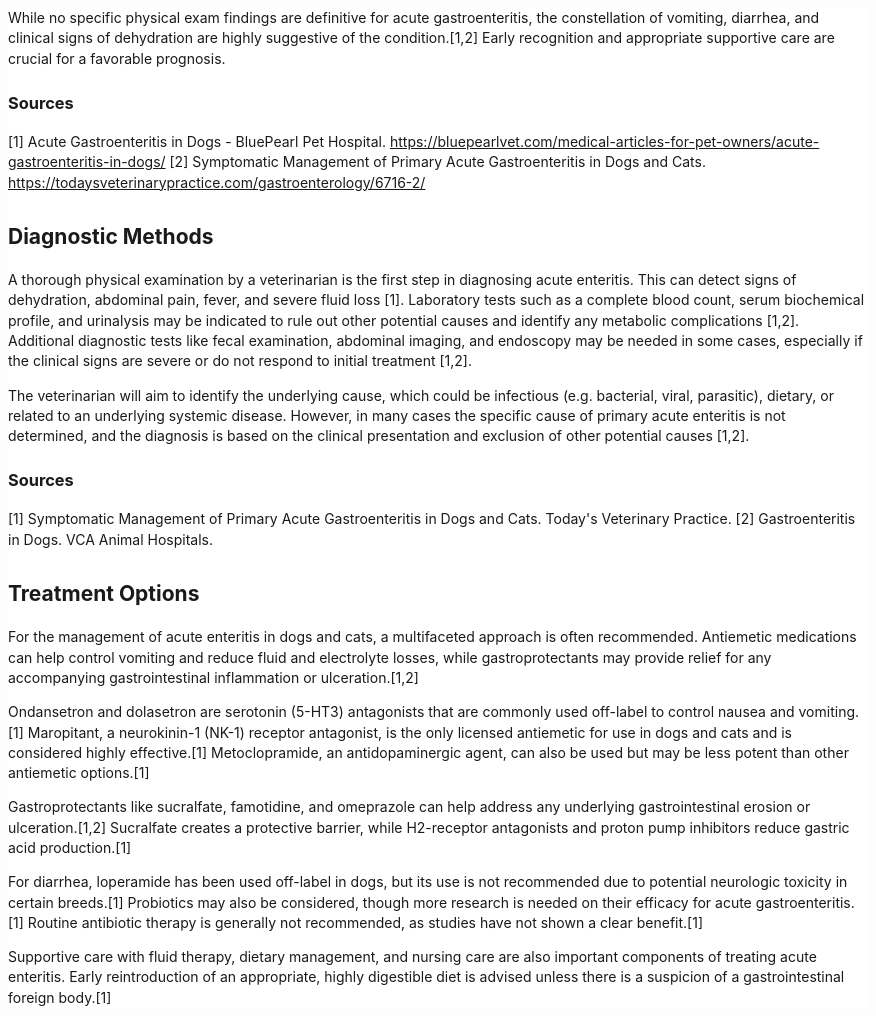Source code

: While no specific physical exam findings are definitive for acute gastroenteritis, the constellation of vomiting, diarrhea, and clinical signs of dehydration are highly suggestive of the condition.[1,2] Early recognition and appropriate supportive care are crucial for a favorable prognosis.

### Sources
[1] Acute Gastroenteritis in Dogs - BluePearl Pet Hospital. https://bluepearlvet.com/medical-articles-for-pet-owners/acute-gastroenteritis-in-dogs/
[2] Symptomatic Management of Primary Acute Gastroenteritis in Dogs and Cats. https://todaysveterinarypractice.com/gastroenterology/6716-2/

## Diagnostic Methods

A thorough physical examination by a veterinarian is the first step in diagnosing acute enteritis. This can detect signs of dehydration, abdominal pain, fever, and severe fluid loss [1]. Laboratory tests such as a complete blood count, serum biochemical profile, and urinalysis may be indicated to rule out other potential causes and identify any metabolic complications [1,2]. Additional diagnostic tests like fecal examination, abdominal imaging, and endoscopy may be needed in some cases, especially if the clinical signs are severe or do not respond to initial treatment [1,2]. 

The veterinarian will aim to identify the underlying cause, which could be infectious (e.g. bacterial, viral, parasitic), dietary, or related to an underlying systemic disease. However, in many cases the specific cause of primary acute enteritis is not determined, and the diagnosis is based on the clinical presentation and exclusion of other potential causes [1,2].

### Sources
[1] Symptomatic Management of Primary Acute Gastroenteritis in Dogs and Cats. Today's Veterinary Practice. 
[2] Gastroenteritis in Dogs. VCA Animal Hospitals.

## Treatment Options

For the management of acute enteritis in dogs and cats, a multifaceted approach is often recommended. Antiemetic medications can help control vomiting and reduce fluid and electrolyte losses, while gastroprotectants may provide relief for any accompanying gastrointestinal inflammation or ulceration.[1,2] 

Ondansetron and dolasetron are serotonin (5-HT3) antagonists that are commonly used off-label to control nausea and vomiting.[1] Maropitant, a neurokinin-1 (NK-1) receptor antagonist, is the only licensed antiemetic for use in dogs and cats and is considered highly effective.[1] Metoclopramide, an antidopaminergic agent, can also be used but may be less potent than other antiemetic options.[1]

Gastroprotectants like sucralfate, famotidine, and omeprazole can help address any underlying gastrointestinal erosion or ulceration.[1,2] Sucralfate creates a protective barrier, while H2-receptor antagonists and proton pump inhibitors reduce gastric acid production.[1]

For diarrhea, loperamide has been used off-label in dogs, but its use is not recommended due to potential neurologic toxicity in certain breeds.[1] Probiotics may also be considered, though more research is needed on their efficacy for acute gastroenteritis.[1] Routine antibiotic therapy is generally not recommended, as studies have not shown a clear benefit.[1]

Supportive care with fluid therapy, dietary management, and nursing care are also important components of treating acute enteritis. Early reintroduction of an appropriate, highly digestible diet is advised unless there is a suspicion of a gastrointestinal foreign body.[1]
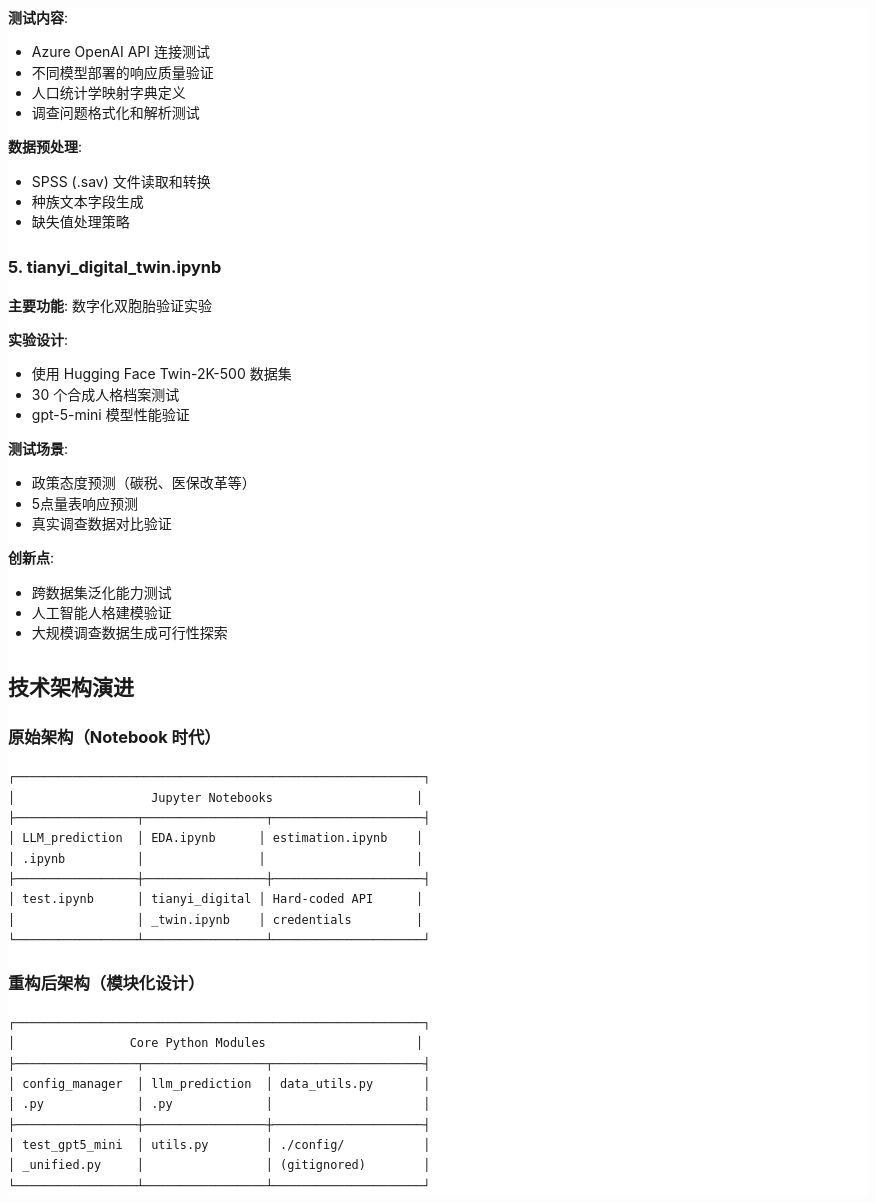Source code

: **测试内容**:
- Azure OpenAI API 连接测试
- 不同模型部署的响应质量验证
- 人口统计学映射字典定义
- 调查问题格式化和解析测试

**数据预处理**:
- SPSS (.sav) 文件读取和转换
- 种族文本字段生成
- 缺失值处理策略

### 5. tianyi_digital_twin.ipynb
**主要功能**: 数字化双胞胎验证实验

**实验设计**:
- 使用 Hugging Face Twin-2K-500 数据集
- 30 个合成人格档案测试
- gpt-5-mini 模型性能验证

**测试场景**:
- 政策态度预测（碳税、医保改革等）
- 5点量表响应预测
- 真实调查数据对比验证

**创新点**:
- 跨数据集泛化能力测试
- 人工智能人格建模验证
- 大规模调查数据生成可行性探索

## 技术架构演进

### 原始架构（Notebook 时代）
```
┌─────────────────────────────────────────────────────────┐
│                   Jupyter Notebooks                    │
├─────────────────┬─────────────────┬─────────────────────┤
│ LLM_prediction  │ EDA.ipynb      │ estimation.ipynb    │
│ .ipynb          │                │                     │
├─────────────────┼─────────────────┼─────────────────────┤
│ test.ipynb      │ tianyi_digital │ Hard-coded API      │
│                 │ _twin.ipynb    │ credentials         │
└─────────────────┴─────────────────┴─────────────────────┘
```

### 重构后架构（模块化设计）
```
┌─────────────────────────────────────────────────────────┐
│                Core Python Modules                     │
├─────────────────┬─────────────────┬─────────────────────┤
│ config_manager  │ llm_prediction  │ data_utils.py       │
│ .py             │ .py             │                     │
├─────────────────┼─────────────────┼─────────────────────┤
│ test_gpt5_mini  │ utils.py        │ ./config/           │
│ _unified.py     │                 │ (gitignored)        │
└─────────────────┴─────────────────┴─────────────────────┘
```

● Task details
Above are the records. Identify each line that contains the word "Symptomatic".

● Answer
[2] Symptomatic Management of Primary Acute Gastroenteritis in Dogs and Cats. https://todaysveterinarypractice.com/gastroenterology/6716-2/
[1] Symptomatic Management of Primary Acute Gastroenteritis in Dogs and Cats. Today's Veterinary Practice. 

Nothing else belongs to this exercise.